**** Entries provided

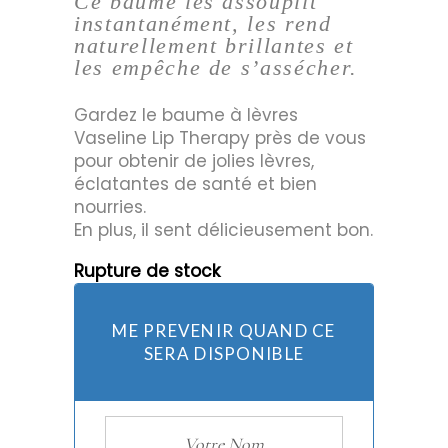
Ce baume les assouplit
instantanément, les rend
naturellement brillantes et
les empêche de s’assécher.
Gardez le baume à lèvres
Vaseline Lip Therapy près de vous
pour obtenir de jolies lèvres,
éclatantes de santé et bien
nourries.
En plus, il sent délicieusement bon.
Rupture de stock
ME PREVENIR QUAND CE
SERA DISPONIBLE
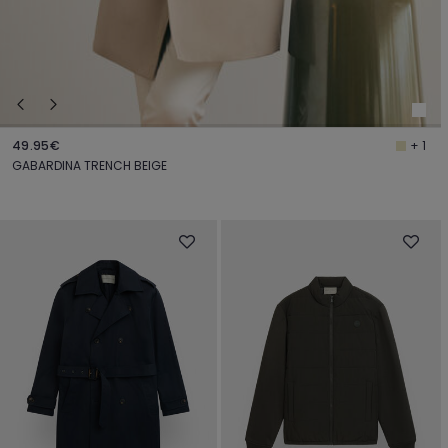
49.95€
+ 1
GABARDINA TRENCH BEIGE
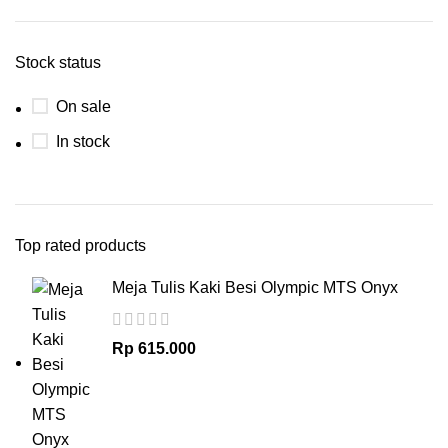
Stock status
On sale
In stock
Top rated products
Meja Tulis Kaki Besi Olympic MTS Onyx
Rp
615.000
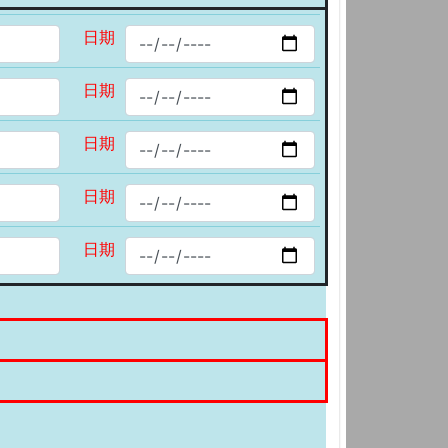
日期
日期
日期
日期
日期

********
**** Entries provided

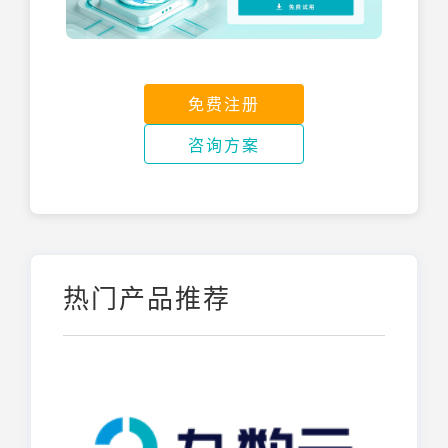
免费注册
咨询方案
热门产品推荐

********

Goal of the exercise:
Every line where "lèvres" appears must be returned from the listing above.

Answer box:
Gardez le baume à lèvres
pour obtenir de jolies lèvres,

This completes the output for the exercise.